§ Work task
Which of the lines in the data mention the string "objects"? List them all.

§ Supplied material
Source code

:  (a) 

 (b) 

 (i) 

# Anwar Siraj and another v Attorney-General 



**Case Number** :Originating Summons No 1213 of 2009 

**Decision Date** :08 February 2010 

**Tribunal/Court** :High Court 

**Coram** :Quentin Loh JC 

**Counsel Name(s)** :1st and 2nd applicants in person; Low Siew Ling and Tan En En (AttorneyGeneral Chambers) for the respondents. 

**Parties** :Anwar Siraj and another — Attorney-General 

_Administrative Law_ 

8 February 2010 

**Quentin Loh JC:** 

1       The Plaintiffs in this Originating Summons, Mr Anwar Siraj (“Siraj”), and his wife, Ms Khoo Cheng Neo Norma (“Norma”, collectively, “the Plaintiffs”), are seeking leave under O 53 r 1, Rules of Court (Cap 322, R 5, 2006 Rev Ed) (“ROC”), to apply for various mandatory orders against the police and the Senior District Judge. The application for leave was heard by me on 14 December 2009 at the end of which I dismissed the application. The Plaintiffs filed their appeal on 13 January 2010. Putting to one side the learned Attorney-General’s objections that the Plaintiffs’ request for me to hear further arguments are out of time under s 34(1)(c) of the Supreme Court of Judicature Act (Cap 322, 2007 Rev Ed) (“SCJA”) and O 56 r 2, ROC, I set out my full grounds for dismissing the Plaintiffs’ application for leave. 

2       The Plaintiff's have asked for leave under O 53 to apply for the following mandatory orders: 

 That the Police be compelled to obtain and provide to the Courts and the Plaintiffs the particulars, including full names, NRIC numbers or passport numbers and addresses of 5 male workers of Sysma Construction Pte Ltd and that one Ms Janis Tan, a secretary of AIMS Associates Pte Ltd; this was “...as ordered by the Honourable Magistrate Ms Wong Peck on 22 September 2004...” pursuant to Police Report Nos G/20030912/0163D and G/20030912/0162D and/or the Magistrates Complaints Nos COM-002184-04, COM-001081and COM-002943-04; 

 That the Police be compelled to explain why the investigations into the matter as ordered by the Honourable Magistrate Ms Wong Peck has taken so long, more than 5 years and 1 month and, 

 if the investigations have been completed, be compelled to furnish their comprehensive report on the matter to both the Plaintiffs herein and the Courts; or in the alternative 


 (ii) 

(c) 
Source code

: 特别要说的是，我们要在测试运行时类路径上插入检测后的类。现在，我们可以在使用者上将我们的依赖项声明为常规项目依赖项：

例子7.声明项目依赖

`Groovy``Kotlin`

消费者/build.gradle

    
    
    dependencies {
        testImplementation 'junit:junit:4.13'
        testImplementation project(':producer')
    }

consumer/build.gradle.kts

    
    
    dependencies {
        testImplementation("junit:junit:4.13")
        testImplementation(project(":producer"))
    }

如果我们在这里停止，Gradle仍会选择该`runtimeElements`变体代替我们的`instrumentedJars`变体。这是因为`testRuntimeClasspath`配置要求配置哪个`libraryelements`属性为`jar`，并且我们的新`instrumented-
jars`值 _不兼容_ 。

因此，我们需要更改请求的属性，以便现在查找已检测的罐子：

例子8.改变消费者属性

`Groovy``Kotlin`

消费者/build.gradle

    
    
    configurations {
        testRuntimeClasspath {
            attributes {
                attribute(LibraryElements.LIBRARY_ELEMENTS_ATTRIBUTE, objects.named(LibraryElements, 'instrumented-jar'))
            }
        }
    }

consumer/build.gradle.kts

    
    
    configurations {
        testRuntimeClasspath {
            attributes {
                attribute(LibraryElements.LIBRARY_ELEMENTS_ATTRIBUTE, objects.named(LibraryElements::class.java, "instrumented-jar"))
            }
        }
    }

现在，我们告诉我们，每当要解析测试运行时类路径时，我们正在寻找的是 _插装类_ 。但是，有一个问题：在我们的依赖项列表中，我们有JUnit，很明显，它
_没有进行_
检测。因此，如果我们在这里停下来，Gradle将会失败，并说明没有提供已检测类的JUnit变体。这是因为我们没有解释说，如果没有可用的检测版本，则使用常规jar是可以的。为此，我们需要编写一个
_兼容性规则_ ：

§ Final answer
                attribute(LibraryElements.LIBRARY_ELEMENTS_ATTRIBUTE, objects.named(LibraryElements, 'instrumented-jar'))
                attribute(LibraryElements.LIBRARY_ELEMENTS_ATTRIBUTE, objects.named(LibraryElements::class.java, "instrumented-jar"))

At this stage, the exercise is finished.